══ Source
Recent

Author Topic: Potential compiler bug with fpc_ansistr_decr_ref  (Read 3567 times)

ASerge

  • Hero Member
  • *****
  • Posts: 2222
Re: Potential compiler bug with fpc_ansistr_decr_ref
« Reply #15 on: April 07, 2020, 12:20:08 am »
According to the example, the main mistake of the topic's author is trying to combine incompatible things. Read (or write) at a time an entry containing of managed types. This is absurd. Managed types are pointers to memory. Reading and writing them to the stream is pointless. Therefore, for data whose length is unknown, you can only use sequential byte-by-byte reads, and not the entire structure at a time. It is clear that in this case, the packed declaration for records is meaningless.
Need to change the algorithm. Read and write record fields by one of the stream, byte-by-byte, or built-in TStream functions that have already been mentioned, such as ReadString, ReadDWord, etc.

jamie

  • Hero Member
  • *****
  • Posts: 6090
Re: Potential compiler bug with fpc_ansistr_decr_ref
« Reply #16 on: April 07, 2020, 12:25:02 am »
I kind of see what the attempt was I hope..

The code I offered should work in a variant type of data stream, that is, it checks for both the send of the stream via the position and #0 marker... So ether way, if the end of the stream comes up before the #0 does, it'll terminate with what ever it has..

 The proxy function should be testing for the stream.position prior to attempting to read a Null string in from  a stream.

 This could be coming from a un-uniformed file format which is very common..
The only true wisdom is knowing you know nothing

Superdisk

  • Jr. Member
  • **
  • Posts: 73
Re: Potential compiler bug with fpc_ansistr_decr_ref
« Reply #17 on: April 07, 2020, 04:56:55 am »
According to the example, the main mistake of the topic's author is trying to combine incompatible things. Read (or write) at a time an entry containing of managed types. This is absurd. Managed types are pointers to memory. Reading and writing them to the stream is pointless. Therefore, for data whose length is unknown, you can only use sequential byte-by-byte reads, and not the entire structure at a time. It is clear that in this case, the packed declaration for records is meaningless.
════
══ Entries shown
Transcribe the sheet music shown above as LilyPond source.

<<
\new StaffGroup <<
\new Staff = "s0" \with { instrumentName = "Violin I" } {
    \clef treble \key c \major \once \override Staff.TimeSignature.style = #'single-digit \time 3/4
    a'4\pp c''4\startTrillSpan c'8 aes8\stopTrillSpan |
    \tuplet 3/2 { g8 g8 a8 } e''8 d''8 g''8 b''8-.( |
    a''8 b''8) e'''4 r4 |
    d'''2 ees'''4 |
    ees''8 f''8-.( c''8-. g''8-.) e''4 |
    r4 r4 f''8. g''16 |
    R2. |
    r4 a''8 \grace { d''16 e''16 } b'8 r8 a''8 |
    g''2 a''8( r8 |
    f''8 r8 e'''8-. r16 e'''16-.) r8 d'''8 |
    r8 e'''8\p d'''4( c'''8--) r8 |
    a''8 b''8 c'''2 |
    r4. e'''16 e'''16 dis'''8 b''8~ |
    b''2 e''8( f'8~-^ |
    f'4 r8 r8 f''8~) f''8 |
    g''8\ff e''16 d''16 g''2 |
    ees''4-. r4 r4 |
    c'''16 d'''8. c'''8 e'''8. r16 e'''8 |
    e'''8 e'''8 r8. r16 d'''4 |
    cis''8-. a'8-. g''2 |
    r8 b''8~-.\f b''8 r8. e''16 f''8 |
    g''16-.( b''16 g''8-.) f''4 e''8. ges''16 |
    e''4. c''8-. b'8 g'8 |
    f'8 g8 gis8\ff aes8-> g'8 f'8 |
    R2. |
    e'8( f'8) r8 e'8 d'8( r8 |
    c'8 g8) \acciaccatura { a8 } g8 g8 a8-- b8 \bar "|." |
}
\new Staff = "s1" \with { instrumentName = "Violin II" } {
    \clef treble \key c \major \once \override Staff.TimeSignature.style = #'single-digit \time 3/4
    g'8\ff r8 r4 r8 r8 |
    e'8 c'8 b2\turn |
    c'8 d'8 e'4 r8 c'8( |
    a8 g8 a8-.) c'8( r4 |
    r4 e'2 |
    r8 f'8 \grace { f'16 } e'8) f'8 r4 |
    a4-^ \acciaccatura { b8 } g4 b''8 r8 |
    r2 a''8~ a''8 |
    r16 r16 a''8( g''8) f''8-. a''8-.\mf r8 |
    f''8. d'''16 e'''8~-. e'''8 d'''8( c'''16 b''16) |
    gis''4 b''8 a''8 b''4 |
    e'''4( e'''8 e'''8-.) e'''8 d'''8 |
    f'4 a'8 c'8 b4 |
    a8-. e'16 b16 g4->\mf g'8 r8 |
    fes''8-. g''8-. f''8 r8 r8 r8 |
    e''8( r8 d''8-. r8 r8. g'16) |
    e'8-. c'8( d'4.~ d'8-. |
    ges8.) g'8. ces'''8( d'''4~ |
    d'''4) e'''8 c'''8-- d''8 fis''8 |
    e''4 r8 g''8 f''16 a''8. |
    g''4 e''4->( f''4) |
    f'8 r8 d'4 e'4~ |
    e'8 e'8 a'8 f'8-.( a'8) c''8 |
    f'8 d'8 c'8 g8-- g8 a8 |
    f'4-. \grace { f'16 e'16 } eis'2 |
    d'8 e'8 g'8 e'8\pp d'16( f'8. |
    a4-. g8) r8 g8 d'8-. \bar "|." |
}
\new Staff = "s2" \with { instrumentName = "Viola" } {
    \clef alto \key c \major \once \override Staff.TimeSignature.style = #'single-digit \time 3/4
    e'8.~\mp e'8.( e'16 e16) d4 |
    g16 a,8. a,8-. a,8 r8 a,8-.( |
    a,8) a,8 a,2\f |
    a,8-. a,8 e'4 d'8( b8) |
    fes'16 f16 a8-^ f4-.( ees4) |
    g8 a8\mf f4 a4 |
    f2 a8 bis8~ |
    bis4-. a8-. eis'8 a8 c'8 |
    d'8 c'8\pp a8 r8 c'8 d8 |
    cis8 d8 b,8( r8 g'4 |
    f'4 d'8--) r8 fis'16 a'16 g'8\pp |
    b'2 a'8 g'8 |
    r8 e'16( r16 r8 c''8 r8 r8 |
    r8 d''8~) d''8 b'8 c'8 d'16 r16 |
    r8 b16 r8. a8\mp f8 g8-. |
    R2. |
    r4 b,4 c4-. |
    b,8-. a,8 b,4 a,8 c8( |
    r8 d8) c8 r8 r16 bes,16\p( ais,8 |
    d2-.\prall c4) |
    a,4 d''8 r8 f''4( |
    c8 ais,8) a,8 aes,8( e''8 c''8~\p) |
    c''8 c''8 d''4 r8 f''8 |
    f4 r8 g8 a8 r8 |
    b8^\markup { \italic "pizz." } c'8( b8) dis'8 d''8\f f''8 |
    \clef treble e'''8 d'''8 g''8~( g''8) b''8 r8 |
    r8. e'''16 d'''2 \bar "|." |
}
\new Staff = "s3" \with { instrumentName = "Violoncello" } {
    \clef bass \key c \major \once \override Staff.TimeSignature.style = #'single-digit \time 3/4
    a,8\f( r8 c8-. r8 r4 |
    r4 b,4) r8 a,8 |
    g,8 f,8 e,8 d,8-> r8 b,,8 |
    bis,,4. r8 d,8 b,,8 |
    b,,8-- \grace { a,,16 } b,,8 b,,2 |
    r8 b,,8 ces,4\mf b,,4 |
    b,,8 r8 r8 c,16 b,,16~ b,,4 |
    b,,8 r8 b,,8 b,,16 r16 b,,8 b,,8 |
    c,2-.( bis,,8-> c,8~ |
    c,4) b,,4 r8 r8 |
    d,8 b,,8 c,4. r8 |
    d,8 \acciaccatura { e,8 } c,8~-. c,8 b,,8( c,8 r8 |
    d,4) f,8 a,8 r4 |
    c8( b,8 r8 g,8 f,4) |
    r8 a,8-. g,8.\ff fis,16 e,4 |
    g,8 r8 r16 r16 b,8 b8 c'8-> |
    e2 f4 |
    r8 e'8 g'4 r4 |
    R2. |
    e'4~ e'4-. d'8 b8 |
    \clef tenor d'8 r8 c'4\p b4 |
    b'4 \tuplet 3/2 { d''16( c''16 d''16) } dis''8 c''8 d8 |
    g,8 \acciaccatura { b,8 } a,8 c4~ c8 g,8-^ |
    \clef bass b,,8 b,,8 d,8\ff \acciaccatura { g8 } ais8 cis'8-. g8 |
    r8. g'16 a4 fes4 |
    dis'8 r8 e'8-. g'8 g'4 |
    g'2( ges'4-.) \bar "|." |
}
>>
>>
════
Tasks to complete
A) List the usernames of everyone who posted a reply in the forum thread about the fpc_ansistr_decr_ref compiler bug.
B) Please list every line of the records above that contains the string "bass". Case counts.

Exercise results
A)
ASerge
jamie
Superdisk

B)
    \clef bass \key c \major \once \override Staff.TimeSignature.style = #'single-digit \time 3/4
    \clef bass b,,8 b,,8 d,8\ff \acciaccatura { g8 } ais8 cis'8-. g8 |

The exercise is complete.